Where is this coming from?
As part of its recent PDUFA V commitment, the FDA put out a fascinating draft document, Structured Approach to Benefit-Risk Assessment in Drug Regulatory Decision-Making. It didn't get a lot of attention when first published back in February (few FDA documents do). However, it lays out a rather bold vision for how the FDA can acknowledge the existence of uncertainty in its evaluation of new drugs. Its proposed structure even envisions an open and honest accounting of divergent interpretations of data:
|When they're frothing at the mouth, even Atticus|
doesn't let them publish a review
A framework for benefit-risk decision-making that summarizes the relevant facts, uncertainties, and key areas of judgment, and clearly explains how these factors influence a regulatory decision, can greatly inform and clarify the regulatory discussion. Such a framework can provide transparency regarding the basis of conflicting recommendations made by different parties using the same information.(Emphasis mine.)
Of course, the structured framework here is designed to reflect rational disagreement. Marciniak’s scattershot insults are in many ways a terrible first case for trying out a new level of transparency.
The draft framework notes that safety issues, like Avandia, are some of the major areas of uncertainty in the regulatory process. Contrast this vision of coolly and systematically addressing uncertainties with the sad reality of Marciniak’s attack:
In contrast to the prospective and highly planned studies of effectiveness, safety findings emerge from a wide range of sources, including spontaneous adverse event reports, epidemiology studies, meta-analyses of controlled trials, or in some cases from randomized, controlled trials.

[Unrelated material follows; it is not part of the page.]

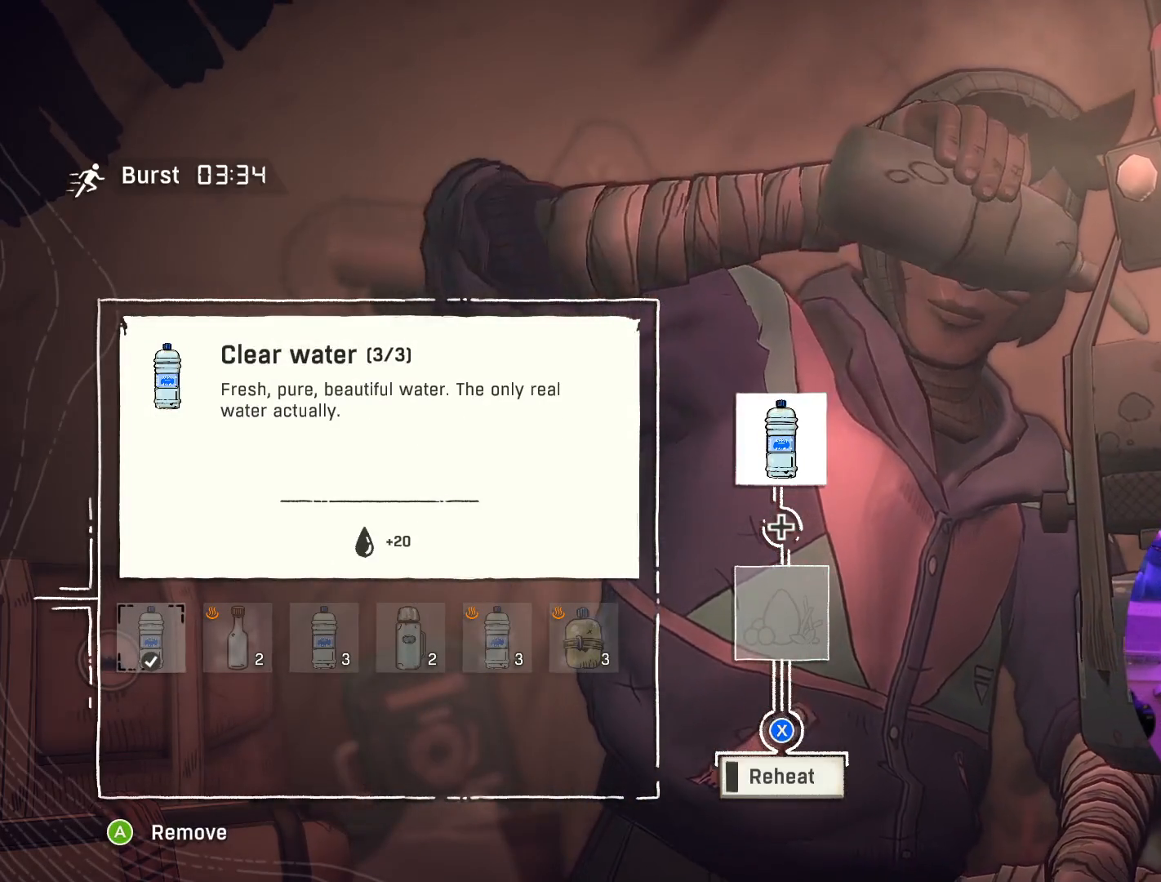
{"buttons": ["X"], "left_stick": "center", "right_stick": "center", "events": []}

However, even controlled trials, where the evidence of an effect is generally most persuasive, can sometimes provide contradictory and inconsistent findings on safety as the analyses are in many cases not planned and often reflect multiple testing. A systematic approach that specifies the sources of evidence, the strength of each piece of evidence, and draws conclusions that explain how the uncertainty weighed on the decision, can lead to more explicit communication of regulatory decisions. We anticipate that this work will continue beyond FY 2013.I hope that work will continue beyond 2013. Thoughtful, open discussions of real uncertainties are one of the most worthwhile goals FDA can aspire to, even if it means having to learn how to do so without letting the Marciniaks of the world scuttle the whole endeavor.
[Update June 6: Further bolstering the idea that the AdCom is just as much about FDA's ability to transparently manage differences of expert opinion in the face of uncertain data, CDER Director Janet Woodcock posted this note on the FDA's blog. She's pretty explicit about the bigger picture:
There have been, and continue to be, differences of opinion and scientific disputes, which is not uncommon within the agency, stemming from varied conclusions about the existing data, not only with Avandia, but with other FDA-regulated products.
At FDA, we actively encourage and welcome robust scientific debate on the complex matters we deal with — as such a transparent approach ensures the scientific input we need, enriches the discussions, and enhances our decision-making.I agree, and hope she can pull it off.]